Künstler, Intellektuelle, Politiker wie Günter Grass, Dieter Hildebrandt, Walter Jens, Niklas Luhmann, Hans Werner Henze, Hans Dietrich Genscher, Martin Walser, Erhard Eppler wurden zu Trägern, mit denen sich die erste haltbare liberale Demokratie institutionell und kulturell im deutschen Boden verankern ließ. Allen Globkes zum Trotz.

Nach dem Auschwitz-Prozess 1963 geriet das Verdrängen-Verschweigen-Verleugnen allmählich in Verruf, auch dank jener Männer der "Flakhelfer-Generation", zwischen 1926 und 1928 gnädig spät geboren, gegen Kriegsende Adoleszenten in der HJ. Nicht jeder schwang sich selbst auf zur Moralkeule oder zum praeceptor Germaniae novae, die meisten arbeiteten einfach zäh gegen das Schlussstrichgeschrei, viele wurden zu moralischen Ikonen der Enkelgeneration. Bis auch sie dann um die Jahrhundertwende aufflogen: Alle hatten sich persönlich in die NSDAP beworben, denn nur so und erst nach mehrfacher Überprüfung bekam man überhaupt die Chance, wie seit 2003 wissenschaftlich erwiesen ist.

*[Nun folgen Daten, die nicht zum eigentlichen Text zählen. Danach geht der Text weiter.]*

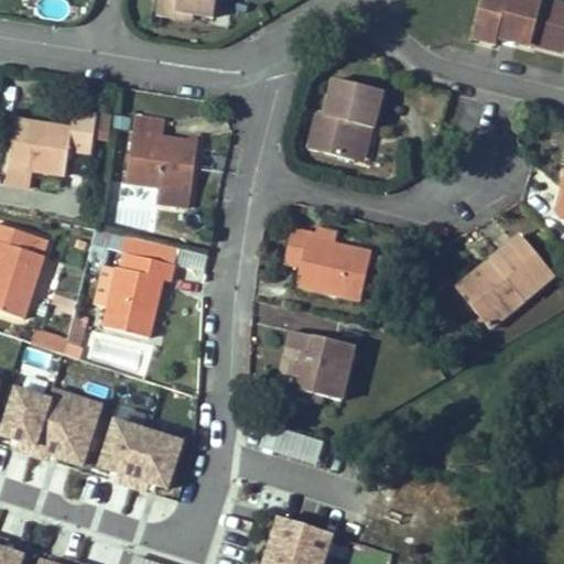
[(159,0),(156,15),(176,19),(176,13),(193,15),(214,20),(216,0),(159,0)]
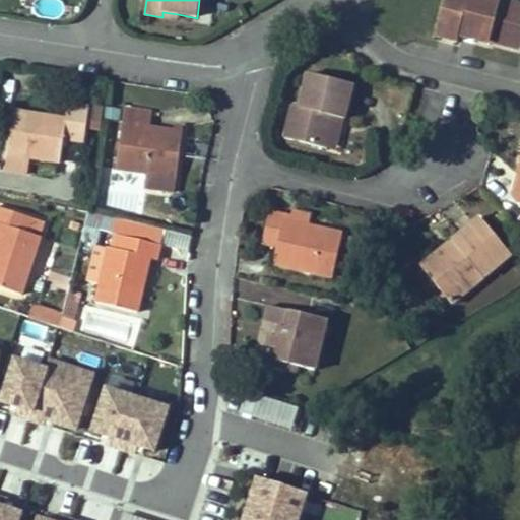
[(519,6),(494,0),(445,0),(437,37),(458,42),(459,36),(490,44),(491,42),(519,49),(519,6)]
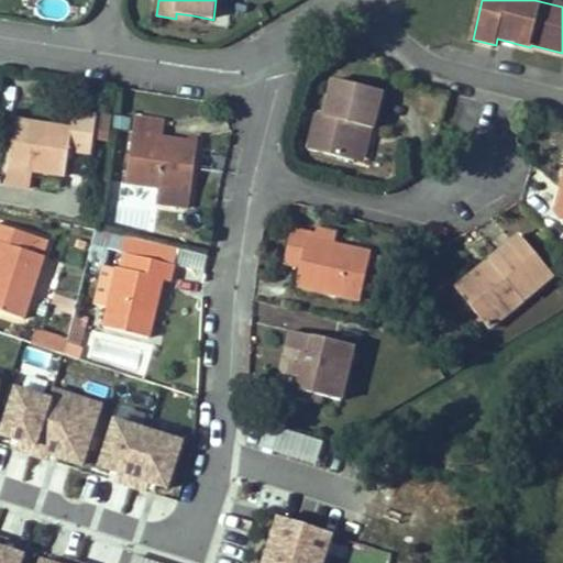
[(383,92),(333,80),(324,117),(318,116),(309,151),(355,162),(363,127),(371,129),(374,130),(383,92)]
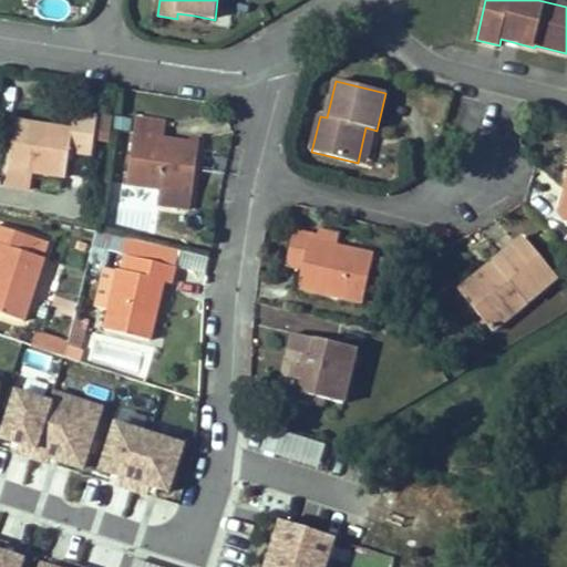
[(98,116),(74,113),(72,131),(14,122),(4,186),(29,191),(32,172),(64,177),(69,152),(92,155),(94,140),(98,116)]
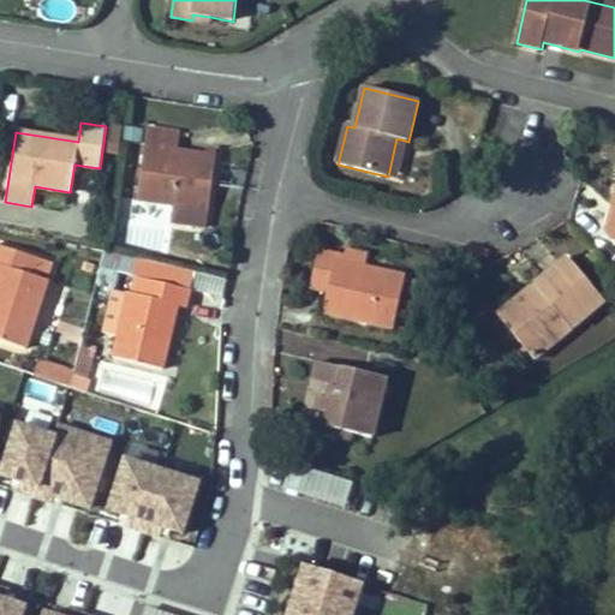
[(118,154),(123,125),(107,123),(106,126),(102,151),(118,154)]
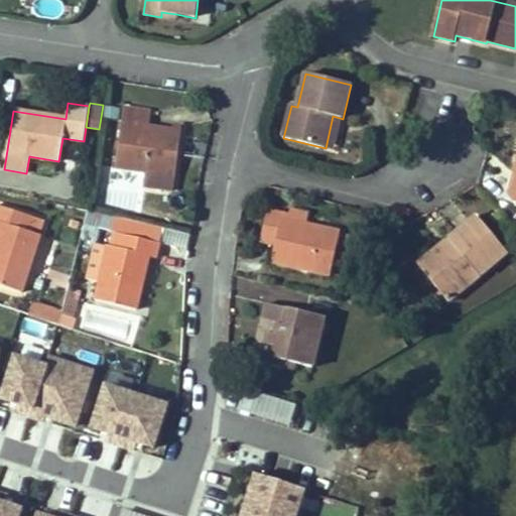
[(151,112),(124,108),(115,168),(147,172),(175,176),(181,133),(149,128),(151,112)]
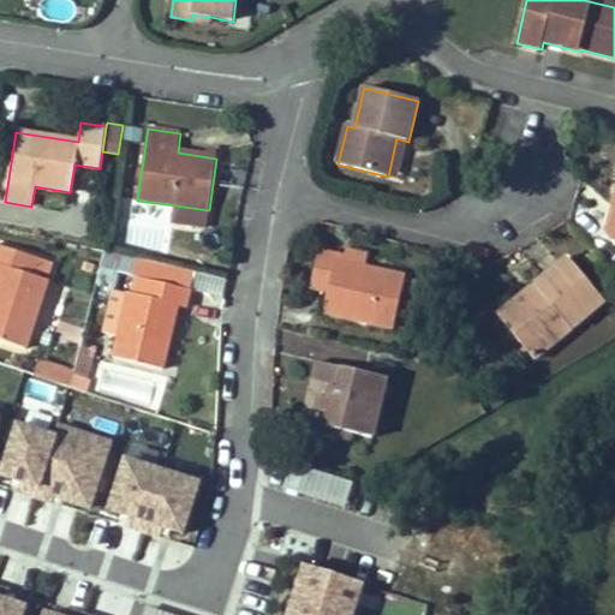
[(396,138),(388,177),(396,179),(405,141),(396,138)]
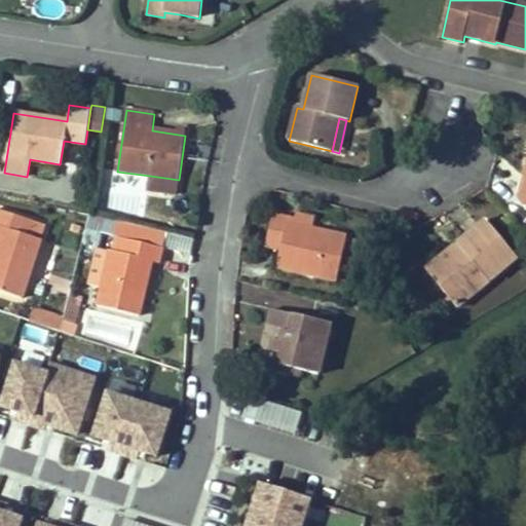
[(177,195),(179,180),(150,176),(148,191),(177,195)]
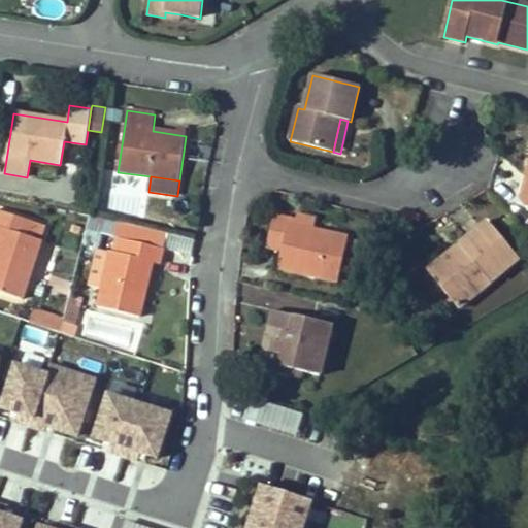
[(0,292),(23,300),(41,241),(30,237),(35,223),(0,211),(0,292)]
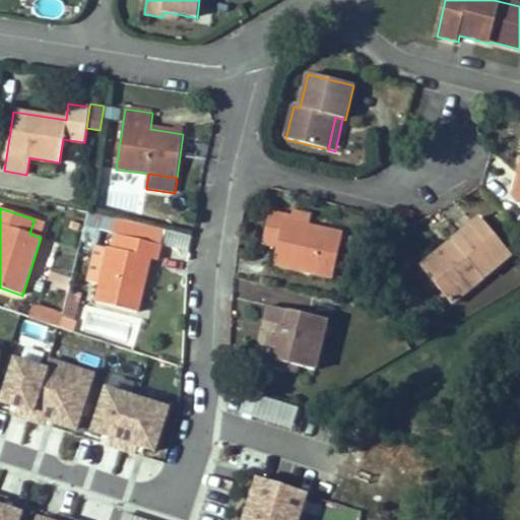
[(103,215),(89,212),(81,241),(95,245),(99,232),(103,215)]
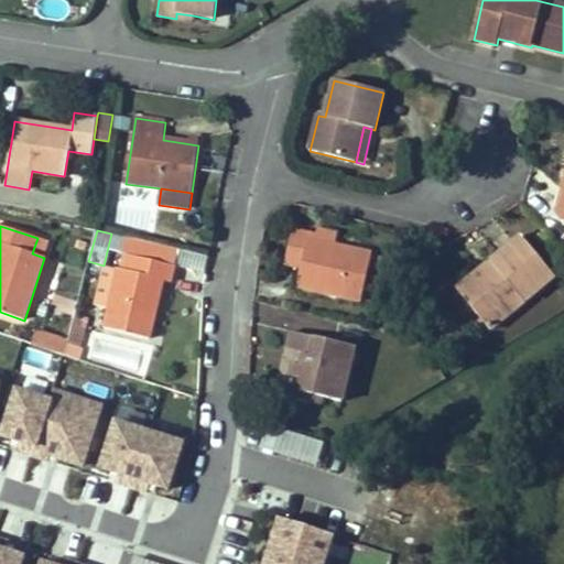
[(310,235),(292,230),(285,263),(301,267),(296,286),(361,301),(371,255),(335,246),(308,240),(310,235)]
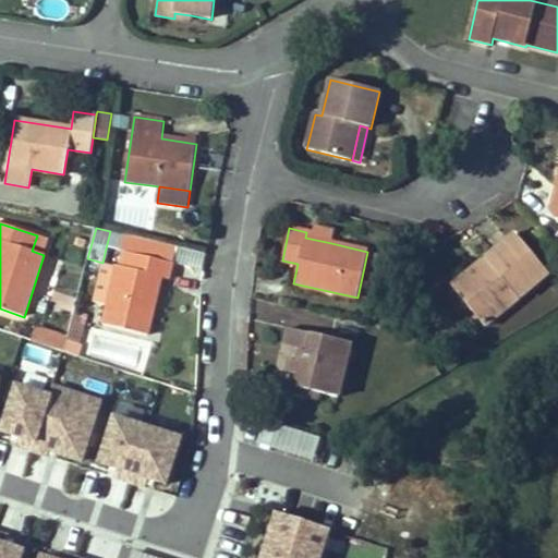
[(306,232),(305,238),(331,243),(334,231),(315,228),(314,233),(306,232)]
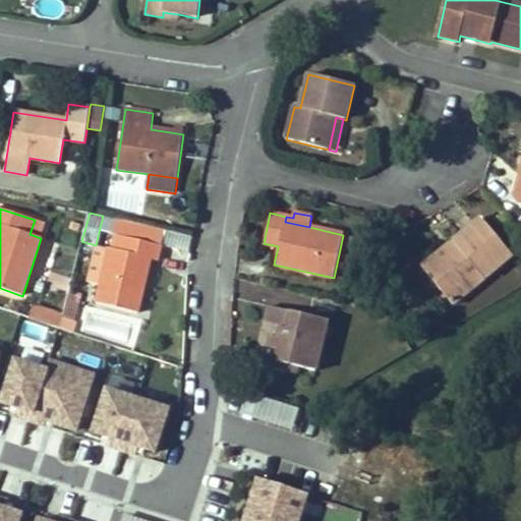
[(103,216),(99,232),(115,236),(161,246),(164,230),(103,216)]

Die Geschichte wiederholt sich also auf gruselige Weise: Diesmal sind sie es, die verdrängt und verschwiegen hatten und jetzt leugnen. Fast alle wollen ahnungslos kollektiv in die Partei geraten sein, als "Geburtstagsgeschenk" der HJ für Hitler. Jetzt animieren sie einen medialen Mainstream zu Schlussstrichappellen, richtet sich mehr Zorn gegen die Enttarner als gegen die Enttarnten.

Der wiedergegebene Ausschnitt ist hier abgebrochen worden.